**Data for review**
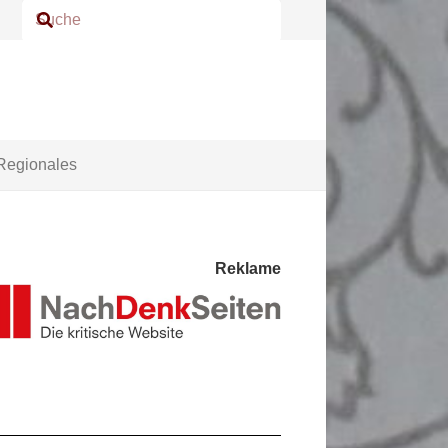
Regionales
Reklame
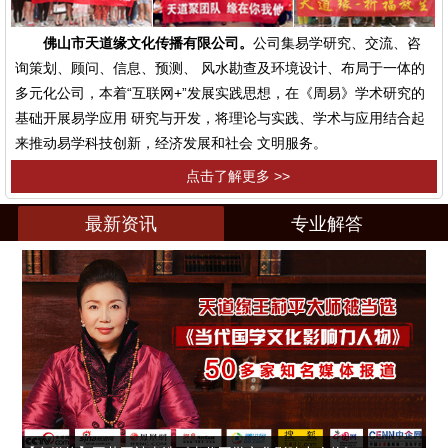
佛山市天道缘文化传播有限公司。
公司集易学研究、交流、咨
询策划、顾问、信息、预测、 风水勘查及环境设计、布局于一体的
多元化公司，本着“互联网+”发展实践思想，在《周易》学术研究的
基础开展易学应用 研究与开发，将理论与实践、学术与应用结合起
来推动易学科技创新，经济发展和社会 文明服务。
点击了解更多 >>
最新资讯
专业解答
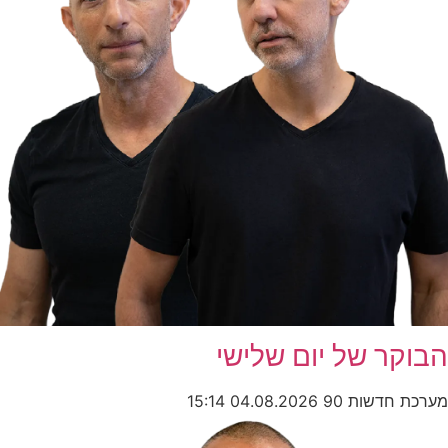
הבוקר של יום שלישי
מערכת חדשות 90
04.08.2026
15:14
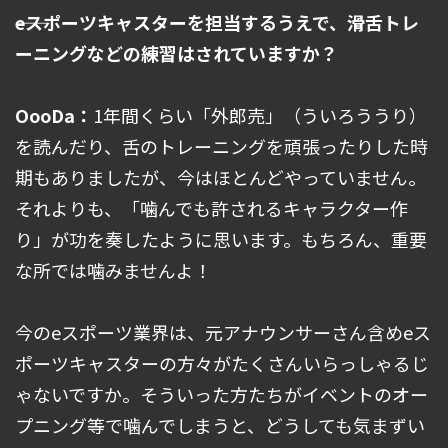
――eスポーツキャスターを担当するうえで、滑舌トレ
ーニングなどの練習はされていますか？
OooDa：
1年間くらい「外郎売」（ういろううり）
を読んだり、舌のトレーニングを頑張ったりした時
期もありましたが、今はほとんどやっていません。
それよりも、「噛んでも許されるキャラクター作
り」が功を奏したように思います。もちろん、重要
な所では噛みませんよ！
今のeスポーツ業界は、元アナウンサーさん含めeス
ポーツキャスターの方々がたくさんいらっしゃるじ
ゃないですか。そういった方たちがイベントのオー
プニング等で噛んでしまうと、どうしても気まずい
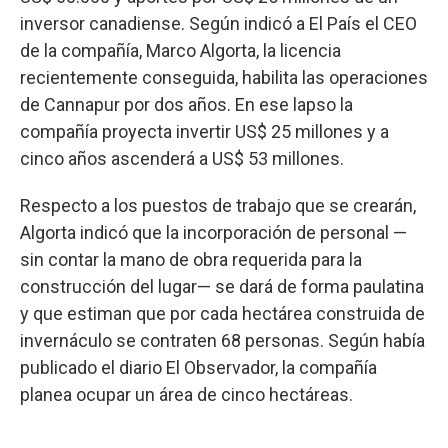
inversor canadiense. Según indicó a El País el CEO
de la compañía, Marco Algorta, la licencia
recientemente conseguida, habilita las operaciones
de Cannapur por dos años. En ese lapso la
compañía proyecta invertir US$ 25 millones y a
cinco años ascenderá a US$ 53 millones.
Respecto a los puestos de trabajo que se crearán,
Algorta indicó que la incorporación de personal —
sin contar la mano de obra requerida para la
construcción del lugar— se dará de forma paulatina
y que estiman que por cada hectárea construida de
invernáculo se contraten 68 personas. Según había
publicado el diario El Observador, la compañía
planea ocupar un área de cinco hectáreas.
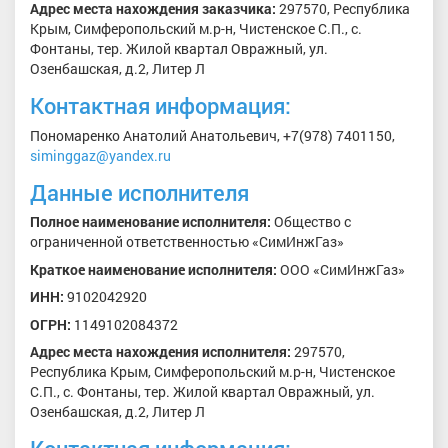
Адрес
места
нахождения
заказчика:
297570, Республика
Крым, Симферопольский м.р-н, Чистенское С.П., с.
Фонтаны, тер. Жилой квартал Овражный, ул.
Озенбашская, д.2, Литер Л
Контактная информация:
Пономаренко Анатолий Анатольевич, +7(978) 7401150,
siminggaz@yandex.ru
Данные исполнителя
Полное
наименование исполнителя:
Общество с
ограниченной ответственностью «СимИнжГаз»
Краткое
наименование исполнителя:
ООО «СимИнжГаз»
ИНН:
9102042920
ОГРН:
1149102084372
Адрес
места
нахождения
исполнителя:
297570,
Республика Крым, Симферопольский м.р-н, Чистенское
С.П., с. Фонтаны, тер. Жилой квартал Овражный, ул.
Озенбашская, д.2, Литер Л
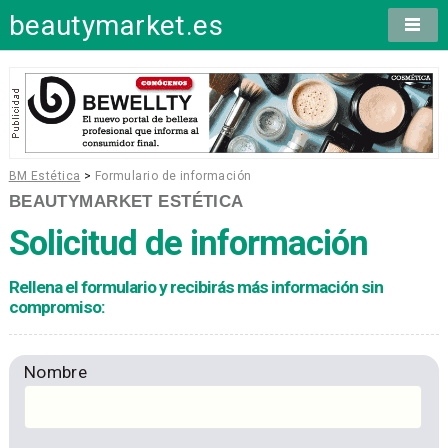
beautymarket.es
BM Estética
>
Formulario de información
BEAUTYMARKET ESTÉTICA
Solicitud de información
Rellena el formulario y recibirás más información sin
compromiso:
Nombre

**What you have to do**
Gather every line of the data that contains the word "millones", and copy each such line in full.

**Answer to this problem**
compañía proyecta invertir US$ 25 millones y a
cinco años ascenderá a US$ 53 millones.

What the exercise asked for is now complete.